ABOUT THIS EXERCISE: Give back the lines below verbatim, omitting all pictures.

(Beginning of AVAILABLE DATA)

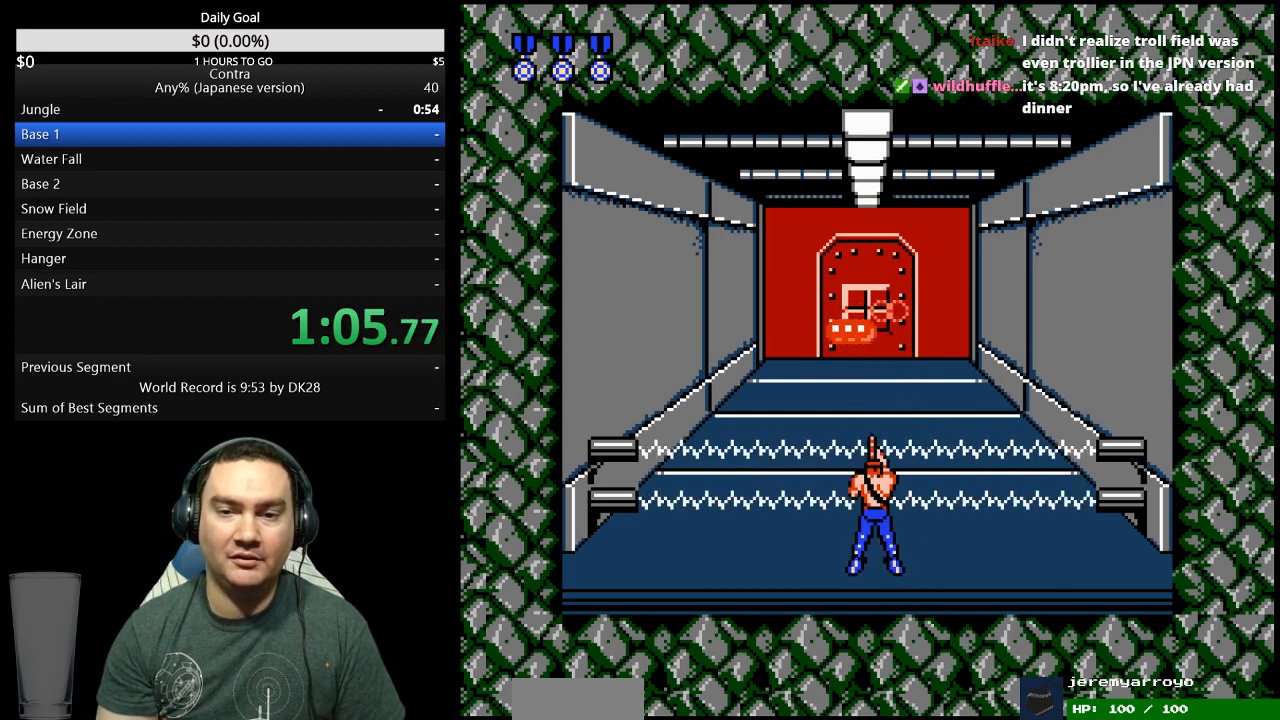
{"buttons": ["B"], "events": [[33, "B", "up"], [100, "B", "down"], [300, "B", "up"], [467, "B", "down"]]}
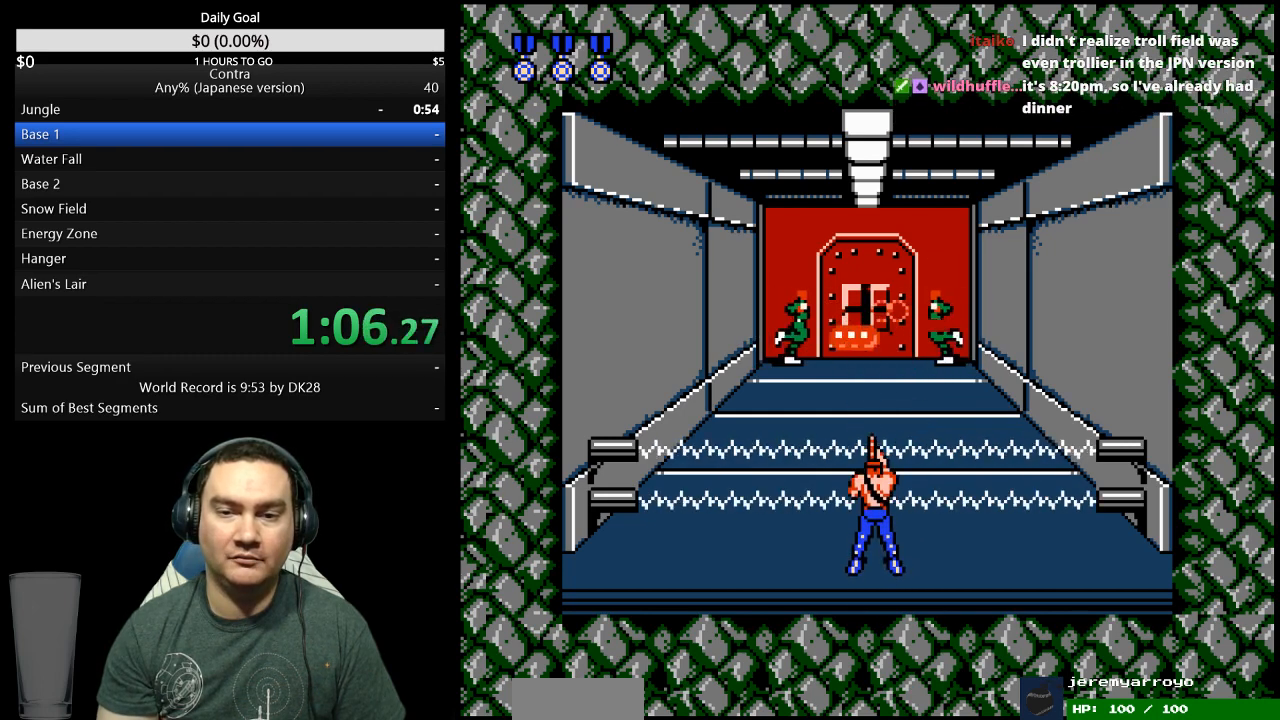
{"buttons": [], "events": [[33, "B", "up"], [200, "B", "down"], [467, "B", "up"]]}
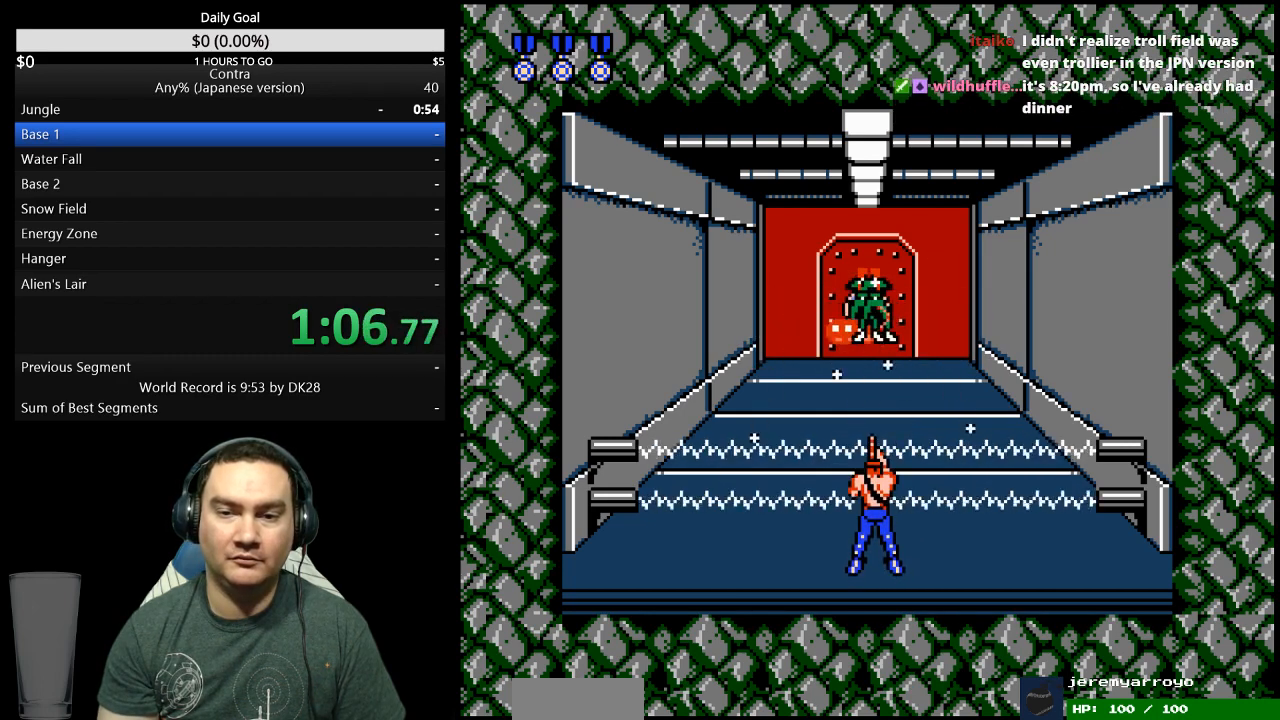
{"buttons": [], "events": []}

(End of AVAILABLE DATA)

EXERCISE OUTPUT:
{"buttons": ["B"], "events": [[33, "B", "up"], [100, "B", "down"], [300, "B", "up"], [467, "B", "down"]]}
{"buttons": [], "events": [[33, "B", "up"], [200, "B", "down"], [467, "B", "up"]]}
{"buttons": [], "events": []}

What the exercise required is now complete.